Aim of the exercise =
Reproduce the part of the Zohar introduction commentary that starts at "According to Kabbalah, there" and ends after "supposed to be?".

Given passage =
You asked me to comment on the first part of the “Introduction to the book of Zohar”. The book of “Zohar” contains this, but let us try to add explanations. (The italics are the translated text.)

In this introduction, I would like to clarify matters that are seemingly simple. Matters that everyone fumbles with, and which much ink has been spilled over in attempting to clarify. Yet we have not reached a concrete and sufficient knowledge of them. And here are the questions:

1) What is our essence?

2) What is our role in the long chain of reality, which we are but small links of?

3) When we examine ourselves, we find ourselves to be as corrupted and as low as can be; and when we examine the worker who has conceived us, we are compelled to be full of praise. Is it not necessary that from a perfect worker will come out only perfect works?

We are creations and He is the Creator. If He is so good and perfect, then how could He have created creatures so corrupted as us? If the Creator is absolutely perfect, then how could He have had such a bad thought? After all, the thought is equal to the action. And vice-versa. Does this mean that He Himself is this way? And what do we constantly receive from Him? It is impossible to correlate goodness and the manifestation of the creation’s results in our world, in any way.

4) Our mind tells us that He is utterly benevolent – beyond compare. How, then, did He create so many creatures that suffer and agonize all through their lives? Is it not the nature of the good to bestow, or at least not to harm so?

According to Kabbalah, there must first be a Kli or desire, and this means suffering. Then, there must be the desire’s fulfillment or pleasure. However, why should there first be suffering and blows, and then pleasure? Is this the way perfection is supposed to be?

5) How is it possible, that the infinite – with no beginning and no end – will extract from itself finite, mortal, transient creatures?

In order to clear all that up, we need to make some preliminary inquiries. And not, God forbid, where it is forbidden, meaning in His essence, of which we have no conception whatsoever and thus have no thought of Him. But where the inquiry is required, meaning an inquiry in His deeds, as the Torah tells us: "Know thou the God of thy father" and, as it says in the poem of unification, "By your actions we know you".

It is forbidden to investigate the Essence of the Creator. More correctly, our brain is not capable of attaining this, and this is why it is forbidden. In Kabbalah, “forbidden” means “unattainable”. Therefore, everything that is attainable is desirable for us to attain! We are not only able to, but we are obligated to investigate and correct all of the Creator’s actions, which He does to us. Correspondingly, we have to investigate and correct our attitude or relation to these actions.

Information supplied =

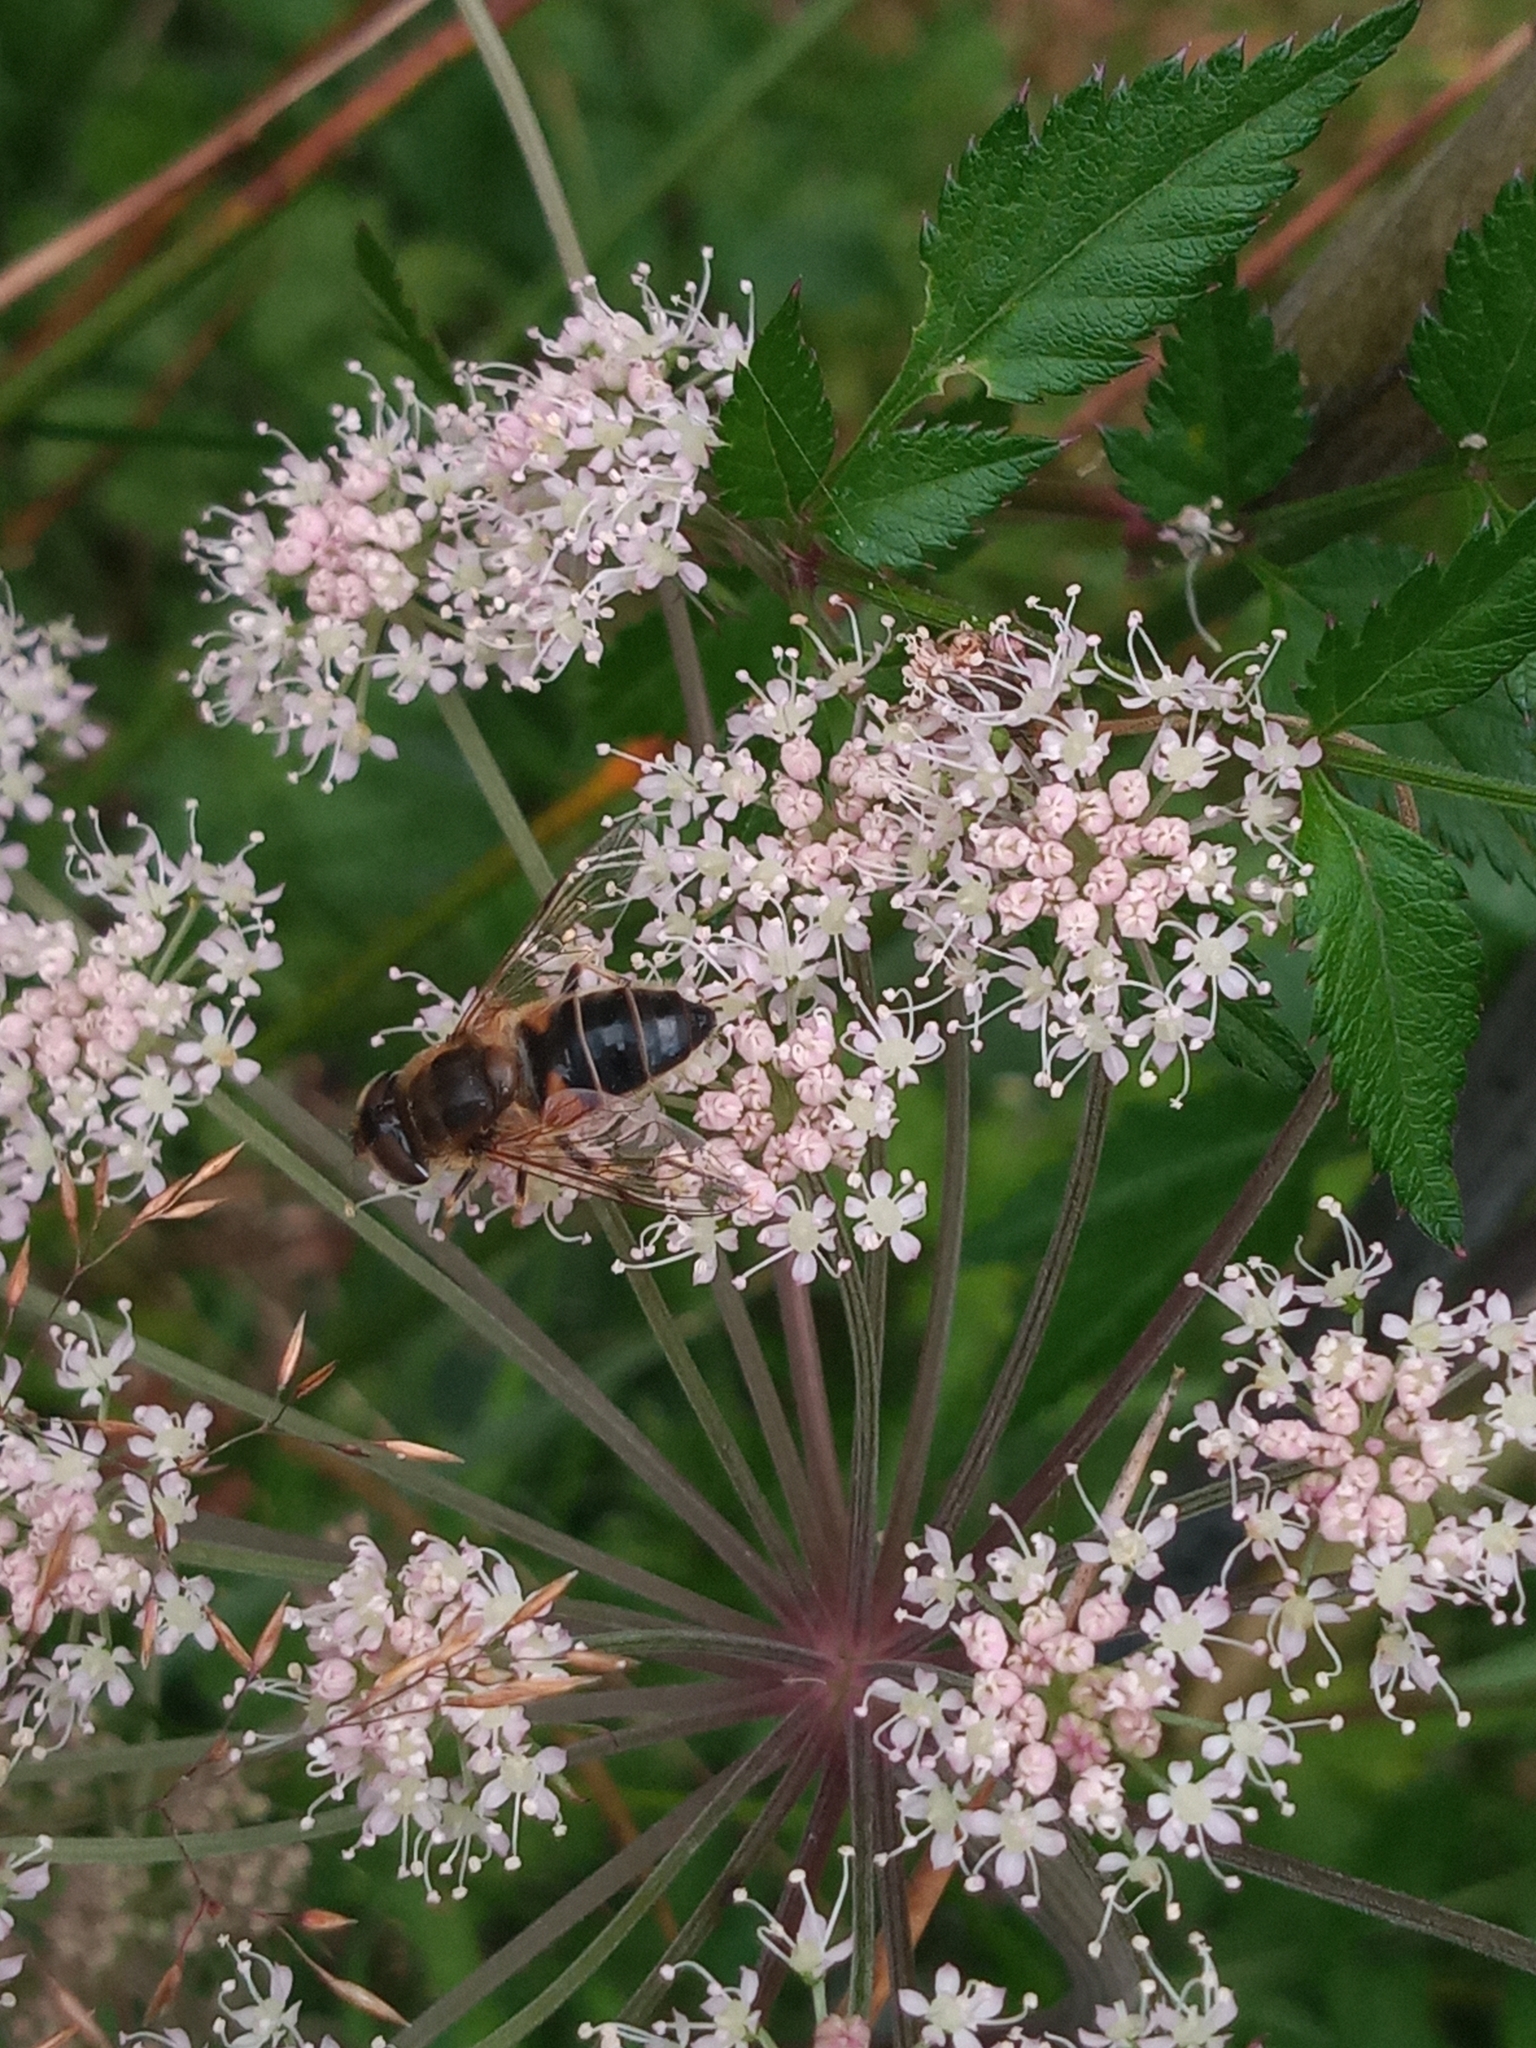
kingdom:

Answer to the problem =
According to Kabbalah, there must first be a Kli or desire, and this means suffering. Then, there must be the desire’s fulfillment or pleasure. However, why should there first be suffering and blows, and then pleasure? Is this the way perfection is supposed to be?